Irinotecan in Gastrointestinal Malignancies
Irinotecan in Gastrointestinal Malignancies
The purpose of the annual investigators’ workshops sponsored by The University of Texas M. D. Anderson Cancer Center has been to review the latest data on new agents, with a particular focus on the broadly used agent irinotecan (CPT-11, Camptosar). Investigators from around the world are invited to present current research. The forums are highly interactive and frank, thus allowing stimulation of new ideas and directions.
The 3rd Investigators’ Workshop was held on July 13-16, 2000, in St. Croix, US Virgin Islands. Five separate scientific sessions were held, covering:
miscellaneous tumors including lymphomas; and
novel uses of topoisomerases including enhancement of radiation-induced cytotoxicity.
In addition to stimulating research, the workshops also foster the development of enduring material for wider distribution to those who did not attend this workshop. Three publications are intended as the result of this most recent workshop. This first volume is devoted to GI malignancies. Successive monthly volumes will be devoted to breast malignancies (volume 2), and novel agents in lung and other malignancies (volume 3).
In This Issue: Insights and Trends
Leading off this volume, Daniel Haller provides an update on chemotherapy of advanced colorectal carcinoma and reviews the most current trials conducted in the United States and Europe. He concludes that not only have new agents like irinotecan become part of the front-line therapy of advanced colorectal carcinoma, but oxaliplatin is also being widely used for this purpose in some European countries. Dr. Haller emphasizes the potential value of biomarkers for selecting specific and rational chemotherapy for colorectal carcinoma.
Henry Pitot and Richard Goldberg discuss future directions in adjuvant therapy of stage III colon carcinoma. They note that future trials may demonstrate that incorporating newer agents (irinotecan among them) may prove to be the standard of care in the adjuvant setting. Both authors also state that oral fluoropyrimidines have acceptable side effects and are being investigated in the adjuvant setting.
Robert Diasio describes the current status of oral chemotherapy for colorectal carcinoma. He reviews all of the current results with capecitabine (Xeloda), uracil and tegafur (UFT) in conjunction with leucovorin (the combination known as Orzel), S-1, and BOF A-2. He also provides a succinct review of the mechanism of action and various targets for these agents. Dr. Diasio concludes by stating that more oral agents are likely to be developed in the future for this group of colorectal patients.
Jordan Berlin illuminates new directions in the treatment of colorectal carcinoma. His emphasis is on the development of novel therapies, such as immunotherapy (including monoclonal antibodies) and gene therapy, as well as prospective investigation of new molecular targets that may afford better results.
New developments in the area of prevention of colorectal carcinoma are reviewed by Patrick Lynch. He relates his own work with familial adenomatous polyposis (FAP) with the cyclooxygenase-2 (COX-2) inhibitor, celecoxib (Celebrex), demonstrating its ability to regress polyps. His extensive review on this subject is supported by numerous references.

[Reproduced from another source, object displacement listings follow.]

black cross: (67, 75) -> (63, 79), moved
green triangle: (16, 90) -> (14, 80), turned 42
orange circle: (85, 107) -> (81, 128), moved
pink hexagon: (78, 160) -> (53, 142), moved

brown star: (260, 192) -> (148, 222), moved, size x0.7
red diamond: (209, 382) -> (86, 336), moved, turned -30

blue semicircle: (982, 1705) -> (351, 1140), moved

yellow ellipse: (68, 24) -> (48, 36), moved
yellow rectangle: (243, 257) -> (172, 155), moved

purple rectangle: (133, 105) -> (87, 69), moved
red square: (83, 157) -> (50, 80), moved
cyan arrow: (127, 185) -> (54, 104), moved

Eileen O’Reilly and David Ilson discuss their experience with the combination of cisplatin (Platinol) and irinotecan in patients with esophageal carcinoma. Having demonstrated that it is an active combination, they have expanded their investigations by adding radiotherapy or another chemotherapeutic agent to this combination.
Jaffer Ajani and colleagues discuss their results with the same combination of cisplatin and irinotecan in untreated patients who have advanced gastric carcinoma. The data suggest that it is an active combination, as previously reported by two Japanese groups.
Also presented are results of an ongoing randomized phase III study with a combination of gemcitabine (Gemzar) and irinotecan in patients with advanced pancreatic carcinoma. Caio Rocha Lima and co-workers describe the study design and rationale for using this drug combination in patients with locally advanced or metastatic pancreatic cancer and no previous systemic therapy; the control arm represents treatment with gemcitabine.
Tyvin Rich and Alexander Kirichenko discuss the schedule and timing of the administration of irinotecan with radiotherapy. They make a case for properly timing irinotecan when it is administered concurrently with radiotherapy, speculating that proper timing would not only increase cytotoxicity but reduce normal tissue toxic effects.
In conclusion, I believe that the data presented at The University of Texas M. D. Anderson Cancer Center Investigators’ Workshop accurately presents current insights, trends, and practices in relevant areas of oncology. I hope you will find this information useful in designing new investigations and educating your colleagues, in addition to contributing to the better management of patients.